Le site principal: Open Library Environment Project (OLE Project)

Ubuntu – La version 8.04 maintenant disponible

2008-04-29

La nouvelle version du système d’exploitation Ubuntu baptisée ‘Hardy Heron‘ est officiellement disponible depuis le 24 avril dernier. Ubuntu est une distribution Linux basée sur Debian et orientée ‘grand public’. Sa très grande popularité est due à son étonnante simplicité d’installation. Elle est attrayante au point que certains y voient une alternative viable à Windows pour l’utilisateur final. À telle enseigne que la compagnie Dell offre certains de ses produits sous Ubuntu (sur le site américain du moins). C’est encourageant.

Il n’en demeure pas moins que l’installation et la configuration de programme demeure, dans certains cas, un défi important pour l’usager novice. Le passage en ligne de commande pour effectuer certaines actions est inévitable. Encore un peu trop complexe sans doute pour rivaliser de simplicité avec windows et, à fortiori, le MAC.

Par contre, Ubuntu est une excellente solution pour redonner vie à un vieux PC qui encombre votre garde-robe. Pour une bouchée de pain, je me suis procuré il y a un an un vieux PC chez un revendeur de produits d’occasion. Configuration: (processeur P4 1.4Ghz, 512 Mo RAM, 80 go disque). Cette configuration est tout à fait acceptable pour Ubuntu qui roule depuis sans anicroche. L’installation des mises-à-jour de version est elle-même un jeu d’enfants.

Vous désirez prendre contrôle à distance de votre poste Ubuntu: Essayez FreeNx.

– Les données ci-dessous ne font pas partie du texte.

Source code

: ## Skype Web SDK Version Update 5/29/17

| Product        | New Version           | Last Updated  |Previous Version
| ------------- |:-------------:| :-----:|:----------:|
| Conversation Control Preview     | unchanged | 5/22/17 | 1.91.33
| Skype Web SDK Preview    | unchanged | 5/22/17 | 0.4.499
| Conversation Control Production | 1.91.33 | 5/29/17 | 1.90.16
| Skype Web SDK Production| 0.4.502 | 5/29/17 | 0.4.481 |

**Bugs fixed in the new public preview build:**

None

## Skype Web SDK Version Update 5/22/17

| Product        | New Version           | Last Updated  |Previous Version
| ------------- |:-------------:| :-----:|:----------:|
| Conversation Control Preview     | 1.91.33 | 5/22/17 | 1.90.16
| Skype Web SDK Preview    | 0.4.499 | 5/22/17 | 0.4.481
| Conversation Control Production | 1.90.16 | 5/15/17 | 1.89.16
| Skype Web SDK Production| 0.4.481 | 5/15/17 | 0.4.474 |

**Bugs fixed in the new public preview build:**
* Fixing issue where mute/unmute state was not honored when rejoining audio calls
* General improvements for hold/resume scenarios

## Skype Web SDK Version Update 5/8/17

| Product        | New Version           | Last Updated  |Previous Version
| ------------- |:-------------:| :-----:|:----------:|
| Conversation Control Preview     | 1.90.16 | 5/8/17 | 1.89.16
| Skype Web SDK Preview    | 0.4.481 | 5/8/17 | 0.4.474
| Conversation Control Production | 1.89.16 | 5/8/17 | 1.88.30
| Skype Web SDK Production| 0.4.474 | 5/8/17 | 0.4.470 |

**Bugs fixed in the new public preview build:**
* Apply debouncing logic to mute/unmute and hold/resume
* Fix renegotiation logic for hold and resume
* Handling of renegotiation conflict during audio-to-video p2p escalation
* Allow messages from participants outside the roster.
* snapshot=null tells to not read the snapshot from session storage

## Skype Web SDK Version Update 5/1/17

Encore quelques miettes du congrès

2008-04-12

Entendu lors du Congrès:

Un présentateur: « To implement an Open Source solution you have to invest in human ressources and local expertise (…) »
Une question de la salle: « But what if we lack of expertise and human ressources? »
Le présentateur: (un moment de réflexion) « … Well, then, you’re screwed! »

Voilà, résumés très simplement les enjeux reliés à l’Open Source. La plupart des spécialistes s’entendent pour dire qu’il n’y a pas de réelle économie à opter pour une solution à code source libre plutôt que pour un produit commercial. Ce qu’on économise en achat de licenses est au moins partiellement réinvesti en ressources humaines. Le vrai gain est donc ailleurs. En vrac: Plus d’autonomie; la possibilité d’influencer le développement ou d’y participer activement; la possibilité d’adapter le produit à des besoins locaux; le sentiment de faire partie d’une communauté; le refus du mercantilisme. On touche presque au philosophique ici. Et pourquoi pas après tout.